Short Takes On The News: Public Defenders, Lawyer Ideology, and Faculty Pay

Short Takes on the News

The Governor of Maine is promoting legislation that would revise how representation for indigent criminal defendants is organized in that state.  Rather than organizing a public entity to perform the work, the State would contract with lawyers for individual cases.  The story in the Bangor Daily News doesn’t mention this directly, but this would likely save a cat box load of money that would go to government pensions for state employed Public Defenders otherwise.  I wonder if Maine would be willing to try this same approach with the Prosecutor’s Office.  Probably not.
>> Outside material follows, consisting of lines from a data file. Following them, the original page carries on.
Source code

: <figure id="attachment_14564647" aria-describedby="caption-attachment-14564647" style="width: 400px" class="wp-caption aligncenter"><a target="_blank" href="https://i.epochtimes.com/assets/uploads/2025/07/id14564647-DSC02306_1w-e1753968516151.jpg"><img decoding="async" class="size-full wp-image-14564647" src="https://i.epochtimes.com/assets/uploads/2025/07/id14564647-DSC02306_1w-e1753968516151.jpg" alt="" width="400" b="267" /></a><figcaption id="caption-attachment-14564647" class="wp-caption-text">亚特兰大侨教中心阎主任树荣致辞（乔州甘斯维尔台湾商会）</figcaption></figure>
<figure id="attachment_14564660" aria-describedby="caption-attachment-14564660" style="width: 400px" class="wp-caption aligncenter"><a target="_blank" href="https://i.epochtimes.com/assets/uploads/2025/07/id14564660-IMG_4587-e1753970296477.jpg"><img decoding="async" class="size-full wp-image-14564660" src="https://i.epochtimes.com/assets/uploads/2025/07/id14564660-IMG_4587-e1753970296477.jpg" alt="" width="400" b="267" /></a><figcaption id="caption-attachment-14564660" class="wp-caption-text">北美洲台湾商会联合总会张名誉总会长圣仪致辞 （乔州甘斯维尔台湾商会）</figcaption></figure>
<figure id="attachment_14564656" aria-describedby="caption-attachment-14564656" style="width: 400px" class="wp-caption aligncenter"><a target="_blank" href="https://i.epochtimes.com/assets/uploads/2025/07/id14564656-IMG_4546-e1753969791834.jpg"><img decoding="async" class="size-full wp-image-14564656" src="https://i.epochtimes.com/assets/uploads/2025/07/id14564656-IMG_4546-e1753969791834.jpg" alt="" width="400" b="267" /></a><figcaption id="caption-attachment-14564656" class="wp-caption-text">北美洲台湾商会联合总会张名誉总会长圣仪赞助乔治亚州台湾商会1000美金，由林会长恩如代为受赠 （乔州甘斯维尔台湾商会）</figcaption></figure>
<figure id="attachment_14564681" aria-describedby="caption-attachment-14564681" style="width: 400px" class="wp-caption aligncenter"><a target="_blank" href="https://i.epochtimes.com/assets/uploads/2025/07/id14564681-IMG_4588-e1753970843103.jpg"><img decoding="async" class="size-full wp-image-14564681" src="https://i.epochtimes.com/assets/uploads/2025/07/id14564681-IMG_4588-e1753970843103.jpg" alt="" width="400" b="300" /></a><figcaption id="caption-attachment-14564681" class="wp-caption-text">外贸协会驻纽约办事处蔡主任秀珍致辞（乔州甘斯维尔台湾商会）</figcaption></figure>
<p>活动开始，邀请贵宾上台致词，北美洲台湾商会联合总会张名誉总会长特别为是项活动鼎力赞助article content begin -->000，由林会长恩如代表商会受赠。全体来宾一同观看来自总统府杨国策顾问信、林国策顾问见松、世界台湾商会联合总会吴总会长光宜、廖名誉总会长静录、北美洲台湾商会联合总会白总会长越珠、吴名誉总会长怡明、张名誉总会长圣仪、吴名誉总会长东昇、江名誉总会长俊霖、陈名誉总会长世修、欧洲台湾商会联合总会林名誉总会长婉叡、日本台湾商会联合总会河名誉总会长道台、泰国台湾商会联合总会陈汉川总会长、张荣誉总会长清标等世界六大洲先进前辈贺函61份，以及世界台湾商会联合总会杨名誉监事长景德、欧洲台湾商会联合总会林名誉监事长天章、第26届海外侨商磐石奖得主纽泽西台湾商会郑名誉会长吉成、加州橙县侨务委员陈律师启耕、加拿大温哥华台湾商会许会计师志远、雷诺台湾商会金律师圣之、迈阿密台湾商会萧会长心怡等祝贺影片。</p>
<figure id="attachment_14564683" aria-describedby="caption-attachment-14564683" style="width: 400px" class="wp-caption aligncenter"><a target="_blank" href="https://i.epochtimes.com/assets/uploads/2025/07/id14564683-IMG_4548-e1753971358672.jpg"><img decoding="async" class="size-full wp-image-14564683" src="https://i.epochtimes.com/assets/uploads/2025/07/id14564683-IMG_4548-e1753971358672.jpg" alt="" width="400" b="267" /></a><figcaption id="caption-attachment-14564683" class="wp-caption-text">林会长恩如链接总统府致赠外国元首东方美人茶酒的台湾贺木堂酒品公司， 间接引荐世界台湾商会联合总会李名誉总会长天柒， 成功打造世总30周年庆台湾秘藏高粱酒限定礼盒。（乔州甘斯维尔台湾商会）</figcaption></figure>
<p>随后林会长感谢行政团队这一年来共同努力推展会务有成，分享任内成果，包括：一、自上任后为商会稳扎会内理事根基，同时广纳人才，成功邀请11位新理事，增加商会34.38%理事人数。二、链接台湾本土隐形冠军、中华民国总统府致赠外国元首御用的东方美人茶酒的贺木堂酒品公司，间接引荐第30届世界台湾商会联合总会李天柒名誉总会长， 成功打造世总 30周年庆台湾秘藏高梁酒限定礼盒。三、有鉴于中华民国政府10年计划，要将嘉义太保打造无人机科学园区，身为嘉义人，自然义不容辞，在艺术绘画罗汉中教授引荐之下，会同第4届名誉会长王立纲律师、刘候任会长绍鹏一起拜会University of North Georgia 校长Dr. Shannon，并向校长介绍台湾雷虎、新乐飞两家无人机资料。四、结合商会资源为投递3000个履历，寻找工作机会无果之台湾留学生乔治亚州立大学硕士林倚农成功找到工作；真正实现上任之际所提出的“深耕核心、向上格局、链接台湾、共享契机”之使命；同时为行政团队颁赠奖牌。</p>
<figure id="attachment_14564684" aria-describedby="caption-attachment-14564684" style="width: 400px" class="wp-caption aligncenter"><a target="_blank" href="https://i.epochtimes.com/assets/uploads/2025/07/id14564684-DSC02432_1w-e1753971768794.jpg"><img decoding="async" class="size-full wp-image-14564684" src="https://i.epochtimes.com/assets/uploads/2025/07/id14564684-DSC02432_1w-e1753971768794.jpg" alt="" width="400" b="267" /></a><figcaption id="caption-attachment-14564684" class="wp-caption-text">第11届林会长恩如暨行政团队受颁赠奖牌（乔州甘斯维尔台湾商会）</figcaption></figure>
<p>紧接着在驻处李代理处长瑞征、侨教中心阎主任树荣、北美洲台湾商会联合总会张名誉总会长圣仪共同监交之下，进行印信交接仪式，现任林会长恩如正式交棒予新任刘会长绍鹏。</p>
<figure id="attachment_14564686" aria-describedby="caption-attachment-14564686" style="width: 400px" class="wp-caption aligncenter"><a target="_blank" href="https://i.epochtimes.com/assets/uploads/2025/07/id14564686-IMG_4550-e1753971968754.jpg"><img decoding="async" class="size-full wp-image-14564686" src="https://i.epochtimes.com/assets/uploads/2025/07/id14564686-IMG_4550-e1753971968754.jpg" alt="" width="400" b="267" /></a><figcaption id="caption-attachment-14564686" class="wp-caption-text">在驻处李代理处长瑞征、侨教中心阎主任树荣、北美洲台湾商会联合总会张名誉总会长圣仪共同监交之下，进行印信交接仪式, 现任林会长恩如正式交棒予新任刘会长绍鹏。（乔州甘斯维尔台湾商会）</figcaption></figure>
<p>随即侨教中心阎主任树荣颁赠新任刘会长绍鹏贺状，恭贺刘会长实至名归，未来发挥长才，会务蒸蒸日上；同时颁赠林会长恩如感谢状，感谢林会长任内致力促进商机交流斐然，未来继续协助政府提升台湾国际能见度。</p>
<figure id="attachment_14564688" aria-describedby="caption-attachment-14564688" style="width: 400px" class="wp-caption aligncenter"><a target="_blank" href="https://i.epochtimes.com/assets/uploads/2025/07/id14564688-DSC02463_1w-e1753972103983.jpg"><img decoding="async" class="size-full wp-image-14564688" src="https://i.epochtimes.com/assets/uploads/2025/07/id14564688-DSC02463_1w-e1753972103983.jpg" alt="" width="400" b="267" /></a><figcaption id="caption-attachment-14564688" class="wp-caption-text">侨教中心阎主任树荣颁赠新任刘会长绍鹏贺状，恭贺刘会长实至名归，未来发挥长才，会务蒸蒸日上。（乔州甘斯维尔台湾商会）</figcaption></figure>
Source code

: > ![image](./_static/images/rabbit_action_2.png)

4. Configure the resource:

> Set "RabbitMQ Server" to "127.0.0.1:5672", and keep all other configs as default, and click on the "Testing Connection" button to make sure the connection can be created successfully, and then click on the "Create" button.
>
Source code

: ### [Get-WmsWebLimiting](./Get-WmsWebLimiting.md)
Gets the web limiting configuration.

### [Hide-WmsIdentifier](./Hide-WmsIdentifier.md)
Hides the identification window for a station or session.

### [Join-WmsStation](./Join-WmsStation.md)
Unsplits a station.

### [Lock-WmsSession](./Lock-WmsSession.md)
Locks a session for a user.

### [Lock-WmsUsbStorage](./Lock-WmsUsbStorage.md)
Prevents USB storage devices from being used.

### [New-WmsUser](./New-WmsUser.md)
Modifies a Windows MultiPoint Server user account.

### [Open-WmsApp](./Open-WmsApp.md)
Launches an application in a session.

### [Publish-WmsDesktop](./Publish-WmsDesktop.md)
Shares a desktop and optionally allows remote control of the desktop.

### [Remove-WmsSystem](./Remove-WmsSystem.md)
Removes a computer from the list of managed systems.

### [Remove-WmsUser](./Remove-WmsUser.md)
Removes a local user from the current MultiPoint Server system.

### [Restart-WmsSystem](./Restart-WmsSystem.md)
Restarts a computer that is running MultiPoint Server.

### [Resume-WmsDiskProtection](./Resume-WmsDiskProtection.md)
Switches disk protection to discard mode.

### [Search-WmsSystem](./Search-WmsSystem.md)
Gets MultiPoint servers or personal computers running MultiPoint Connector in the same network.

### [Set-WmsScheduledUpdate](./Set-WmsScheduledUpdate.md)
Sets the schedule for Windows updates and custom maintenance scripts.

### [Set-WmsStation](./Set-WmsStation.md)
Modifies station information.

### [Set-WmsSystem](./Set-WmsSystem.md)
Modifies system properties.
Has anyone ever wondered about the political ideology of the legal academy?  I’d say the answer is no only because the bias anecdotally appears to be liberal.  Well, someone took the time and effort to measure that bias in multiple contexts.  A new paper called The Political Ideologies of the American Lawyer by Adam Bonica, Adam S. Chilton, and Maya Sen seems to confirm just where that bias lines up on a spectrum of left and right.  The legal profession collectively lines up somewhere center left close to where Bill Clinton would be (he’s a marker on the chart along with other well-known politicians).  Medical doctors and bankers tend to be more to the right.  Go figure.

Graduates of elite law schools tend to be more liberal:

The most striking result in Figure 6 is that all 14 top law schools have distributions that lean to the left. That is, there are more liberal alumni from those schools than there are conservative alumni. Not only do all of the schools lean to the left, the skew is fairly extreme in several of the schools. Perhaps unsurprisingly, the University of California, Berkeley has the most liberal leaning distribution of alumni of all the elite law schools. That said, although the ideology of Berkeley graduates skews the furthest to the left, it is obviously not the only school with a heavily left skewed distribution. In fact, all of the top six law schools—Yale, Harvard, Stanford, Columbia, Chicago, and NYU—have a relatively small number of graduates with conservative CFscores.

There’s a joke in there somewhere but I’m not the one who is going to make it.

There is an in depth write-up of the paper in Quartz.  It can be downloaded here.

Finally, the EEOC has investigated pay discrepancies between male and female faculty members at the University of Denver and wouldn’t you know it, there is a pay gap.  Moreover, it’s been going on for at least four decades.  The story is in the Chronicle of Higher Education and the Denver Post.  I guess liberality stops at the paymaster window, at least at UD.